Page images and extracted text
○ ○ ○ ○
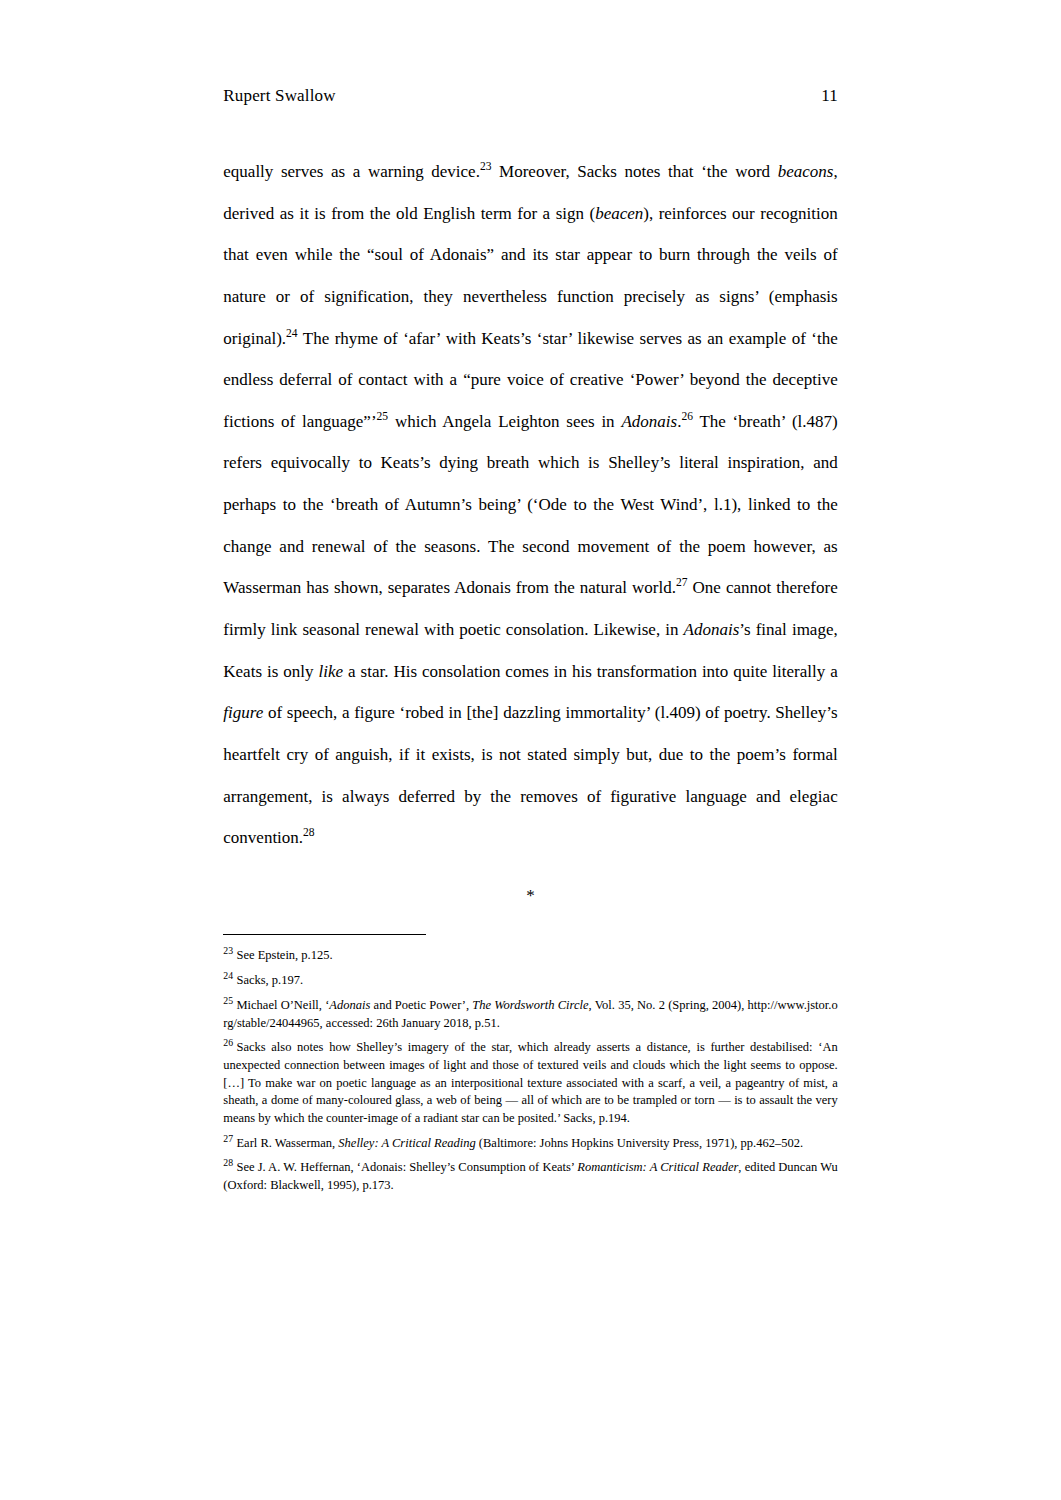Rupert Swallow 11
equally serves as a warning device.23 Moreover, Sacks notes that ‘the word beacons, derived as it is from the old English term for a sign (beacen), reinforces our recognition that even while the “soul of Adonais” and its star appear to burn through the veils of nature or of signification, they nevertheless function precisely as signs’ (emphasis original).24 The rhyme of ‘afar’ with Keats’s ‘star’ likewise serves as an example of ‘the endless deferral of contact with a “pure voice of creative ‘Power’ beyond the deceptive fictions of language”’25 which Angela Leighton sees in Adonais.26 The ‘breath’ (l.487) refers equivocally to Keats’s dying breath which is Shelley’s literal inspiration, and perhaps to the ‘breath of Autumn’s being’ (‘Ode to the West Wind’, l.1), linked to the change and renewal of the seasons. The second movement of the poem however, as Wasserman has shown, separates Adonais from the natural world.27 One cannot therefore firmly link seasonal renewal with poetic consolation. Likewise, in Adonais’s final image, Keats is only like a star. His consolation comes in his transformation into quite literally a figure of speech, a figure ‘robed in [the] dazzling immortality’ (l.409) of poetry. Shelley’s heartfelt cry of anguish, if it exists, is not stated simply but, due to the poem’s formal arrangement, is always deferred by the removes of figurative language and elegiac convention.28
*
See Epstein, p.125.
Sacks, p.197.
Michael O’Neill, ‘Adonais and Poetic Power’, The Wordsworth Circle, Vol. 35, No. 2 (Spring, 2004), http://www.jstor.org/stable/24044965, accessed: 26th January 2018, p.51.
Sacks also notes how Shelley’s imagery of the star, which already asserts a distance, is further destabilised: ‘An unexpected connection between images of light and those of textured veils and clouds which the light seems to oppose. […] To make war on poetic language as an interpositional texture associated with a scarf, a veil, a pageantry of mist, a sheath, a dome of many-coloured glass, a web of being — all of which are to be trampled or torn — is to assault the very means by which the counter-image of a radiant star can be posited.’ Sacks, p.194.
Earl R. Wasserman, Shelley: A Critical Reading (Baltimore: Johns Hopkins University Press, 1971), pp.462–502.
See J. A. W. Heffernan, ‘Adonais: Shelley’s Consumption of Keats’ Romanticism: A Critical Reader, edited Duncan Wu (Oxford: Blackwell, 1995), p.173.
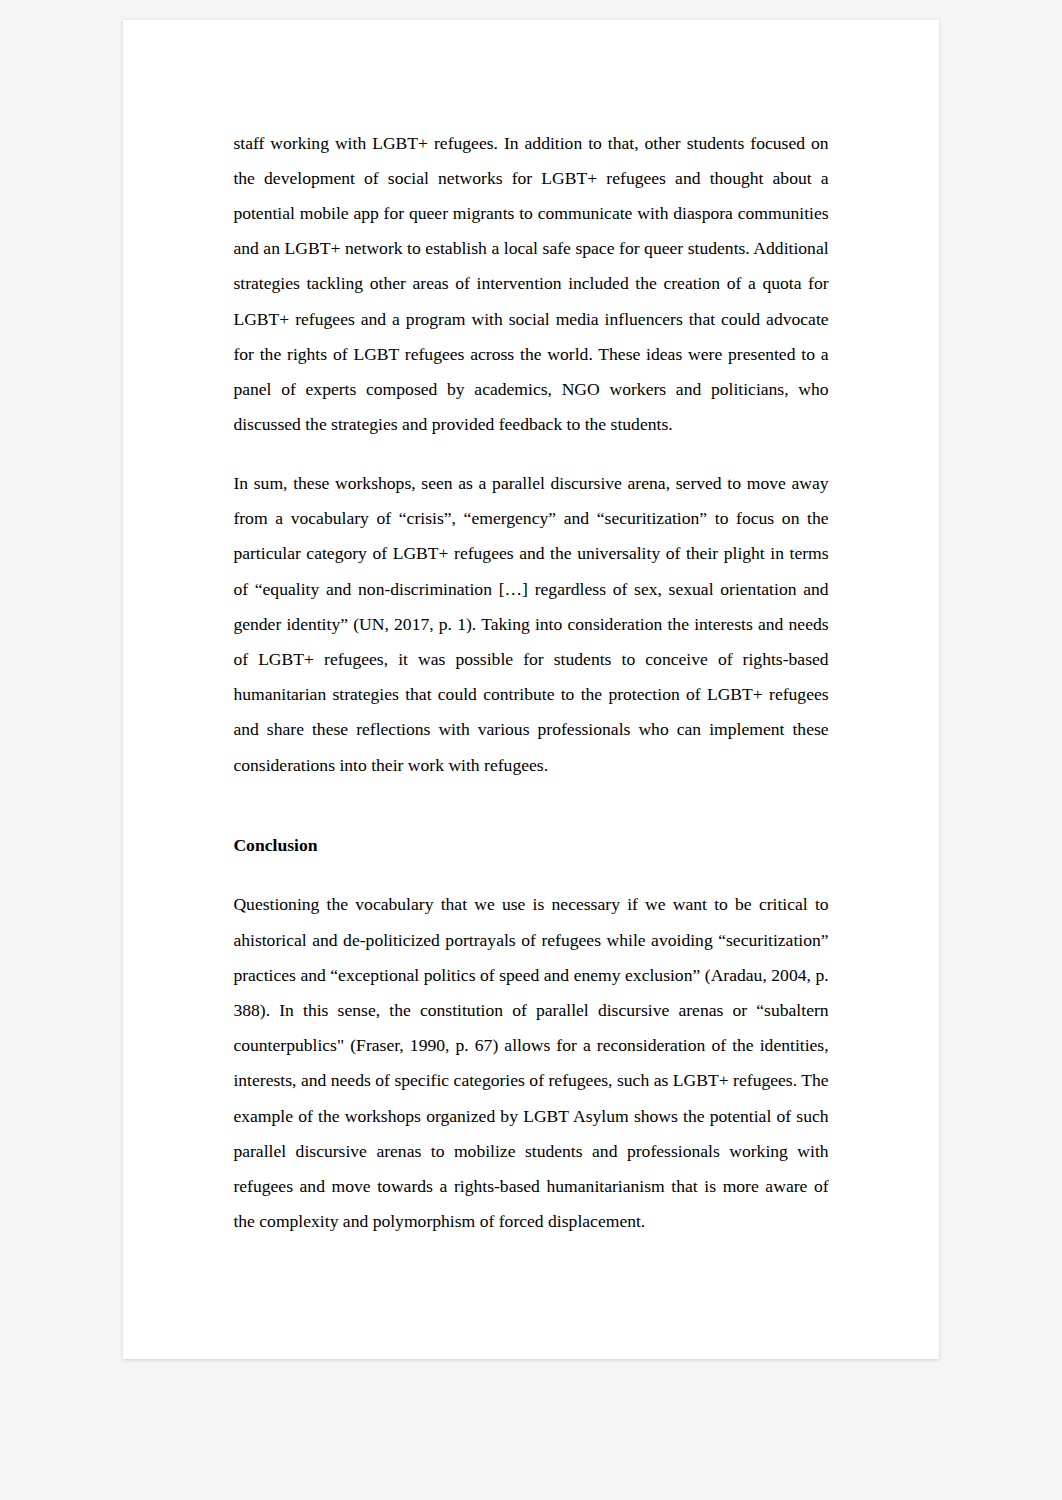staff working with LGBT+ refugees. In addition to that, other students focused on the development of social networks for LGBT+ refugees and thought about a potential mobile app for queer migrants to communicate with diaspora communities and an LGBT+ network to establish a local safe space for queer students. Additional strategies tackling other areas of intervention included the creation of a quota for LGBT+ refugees and a program with social media influencers that could advocate for the rights of LGBT refugees across the world. These ideas were presented to a panel of experts composed by academics, NGO workers and politicians, who discussed the strategies and provided feedback to the students.
In sum, these workshops, seen as a parallel discursive arena, served to move away from a vocabulary of “crisis”, “emergency” and “securitization” to focus on the particular category of LGBT+ refugees and the universality of their plight in terms of “equality and non-discrimination […] regardless of sex, sexual orientation and gender identity” (UN, 2017, p. 1). Taking into consideration the interests and needs of LGBT+ refugees, it was possible for students to conceive of rights-based humanitarian strategies that could contribute to the protection of LGBT+ refugees and share these reflections with various professionals who can implement these considerations into their work with refugees.
Conclusion
Questioning the vocabulary that we use is necessary if we want to be critical to ahistorical and de-politicized portrayals of refugees while avoiding “securitization” practices and “exceptional politics of speed and enemy exclusion” (Aradau, 2004, p. 388). In this sense, the constitution of parallel discursive arenas or “subaltern counterpublics" (Fraser, 1990, p. 67) allows for a reconsideration of the identities, interests, and needs of specific categories of refugees, such as LGBT+ refugees. The example of the workshops organized by LGBT Asylum shows the potential of such parallel discursive arenas to mobilize students and professionals working with refugees and move towards a rights-based humanitarianism that is more aware of the complexity and polymorphism of forced displacement.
○ ○ ○ ○
▶ **Exercise instructions**
Copy the data precisely. Skip every picture.

▶ **Result of this task**
Rupert Swallow 11
equally serves as a warning device.23 Moreover, Sacks notes that ‘the word beacons, derived as it is from the old English term for a sign (beacen), reinforces our recognition that even while the “soul of Adonais” and its star appear to burn through the veils of nature or of signification, they nevertheless function precisely as signs’ (emphasis original).24 The rhyme of ‘afar’ with Keats’s ‘star’ likewise serves as an example of ‘the endless deferral of contact with a “pure voice of creative ‘Power’ beyond the deceptive fictions of language”’25 which Angela Leighton sees in Adonais.26 The ‘breath’ (l.487) refers equivocally to Keats’s dying breath which is Shelley’s literal inspiration, and perhaps to the ‘breath of Autumn’s being’ (‘Ode to the West Wind’, l.1), linked to the change and renewal of the seasons. The second movement of the poem however, as Wasserman has shown, separates Adonais from the natural world.27 One cannot therefore firmly link seasonal renewal with poetic consolation. Likewise, in Adonais’s final image, Keats is only like a star. His consolation comes in his transformation into quite literally a figure of speech, a figure ‘robed in [the] dazzling immortality’ (l.409) of poetry. Shelley’s heartfelt cry of anguish, if it exists, is not stated simply but, due to the poem’s formal arrangement, is always deferred by the removes of figurative language and elegiac convention.28
*
See Epstein, p.125.
Sacks, p.197.
Michael O’Neill, ‘Adonais and Poetic Power’, The Wordsworth Circle, Vol. 35, No. 2 (Spring, 2004), http://www.jstor.org/stable/24044965, accessed: 26th January 2018, p.51.
Sacks also notes how Shelley’s imagery of the star, which already asserts a distance, is further destabilised: ‘An unexpected connection between images of light and those of textured veils and clouds which the light seems to oppose. […] To make war on poetic language as an interpositional texture associated with a scarf, a veil, a pageantry of mist, a sheath, a dome of many-coloured glass, a web of being — all of which are to be trampled or torn — is to assault the very means by which the counter-image of a radiant star can be posited.’ Sacks, p.194.
Earl R. Wasserman, Shelley: A Critical Reading (Baltimore: Johns Hopkins University Press, 1971), pp.462–502.
See J. A. W. Heffernan, ‘Adonais: Shelley’s Consumption of Keats’ Romanticism: A Critical Reader, edited Duncan Wu (Oxford: Blackwell, 1995), p.173.
staff working with LGBT+ refugees. In addition to that, other students focused on the development of social networks for LGBT+ refugees and thought about a potential mobile app for queer migrants to communicate with diaspora communities and an LGBT+ network to establish a local safe space for queer students. Additional strategies tackling other areas of intervention included the creation of a quota for LGBT+ refugees and a program with social media influencers that could advocate for the rights of LGBT refugees across the world. These ideas were presented to a panel of experts composed by academics, NGO workers and politicians, who discussed the strategies and provided feedback to the students.
In sum, these workshops, seen as a parallel discursive arena, served to move away from a vocabulary of “crisis”, “emergency” and “securitization” to focus on the particular category of LGBT+ refugees and the universality of their plight in terms of “equality and non-discrimination […] regardless of sex, sexual orientation and gender identity” (UN, 2017, p. 1). Taking into consideration the interests and needs of LGBT+ refugees, it was possible for students to conceive of rights-based humanitarian strategies that could contribute to the protection of LGBT+ refugees and share these reflections with various professionals who can implement these considerations into their work with refugees.
Conclusion
Questioning the vocabulary that we use is necessary if we want to be critical to ahistorical and de-politicized portrayals of refugees while avoiding “securitization” practices and “exceptional politics of speed and enemy exclusion” (Aradau, 2004, p. 388). In this sense, the constitution of parallel discursive arenas or “subaltern counterpublics" (Fraser, 1990, p. 67) allows for a reconsideration of the identities, interests, and needs of specific categories of refugees, such as LGBT+ refugees. The example of the workshops organized by LGBT Asylum shows the potential of such parallel discursive arenas to mobilize students and professionals working with refugees and move towards a rights-based humanitarianism that is more aware of the complexity and polymorphism of forced displacement.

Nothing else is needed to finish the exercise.